WRITTEN TASK =
If an entry holds a picture, leave that picture out and reproduce everything else exactly.

======

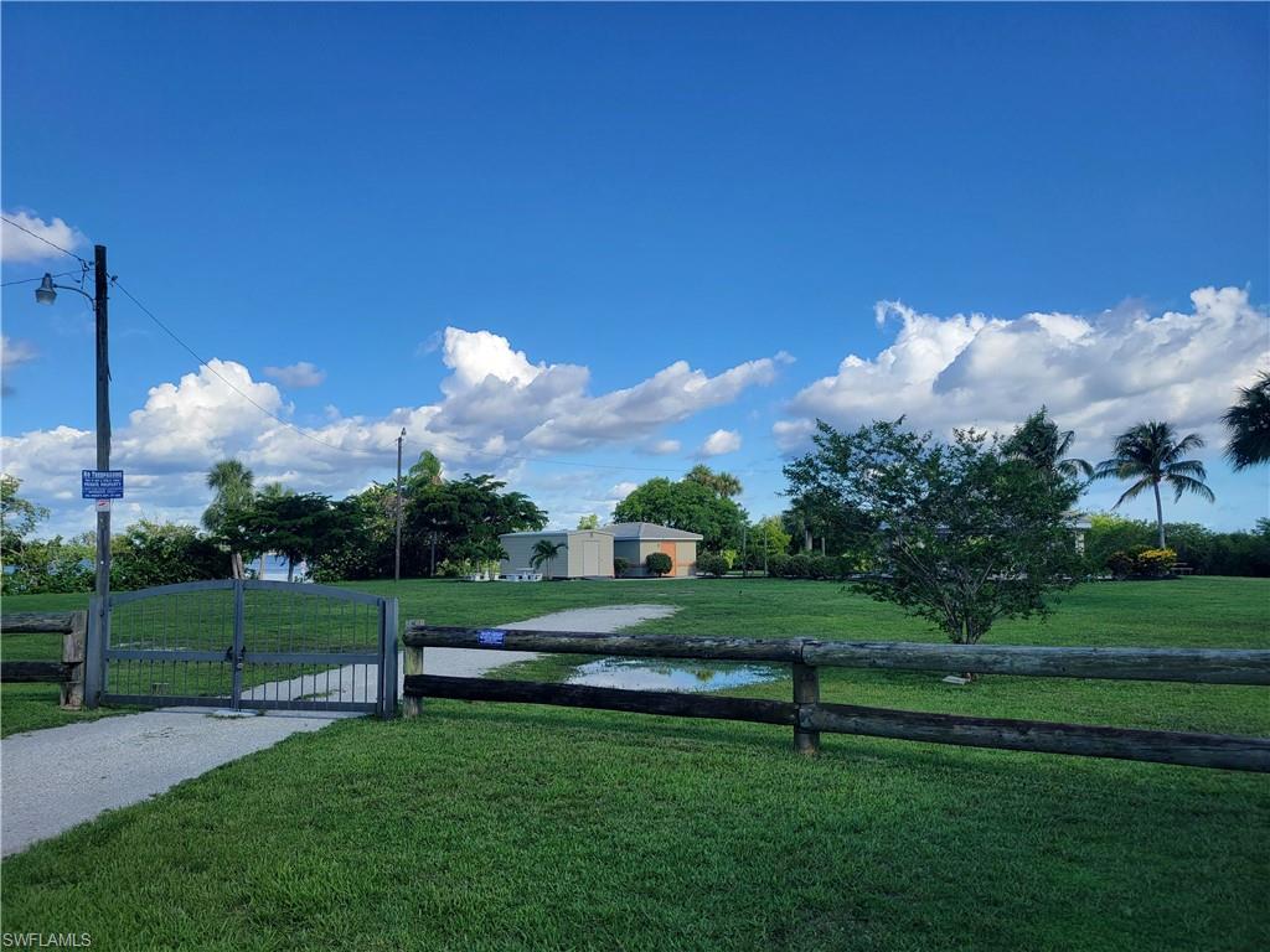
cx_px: 635
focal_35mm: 26
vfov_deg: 53.1
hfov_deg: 67.3
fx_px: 954
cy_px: 476
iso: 40
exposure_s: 1/1756
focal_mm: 5.4
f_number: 1.8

======

SOLUTION =
cx_px: 635
focal_35mm: 26
vfov_deg: 53.1
hfov_deg: 67.3
fx_px: 954
cy_px: 476
iso: 40
exposure_s: 1/1756
focal_mm: 5.4
f_number: 1.8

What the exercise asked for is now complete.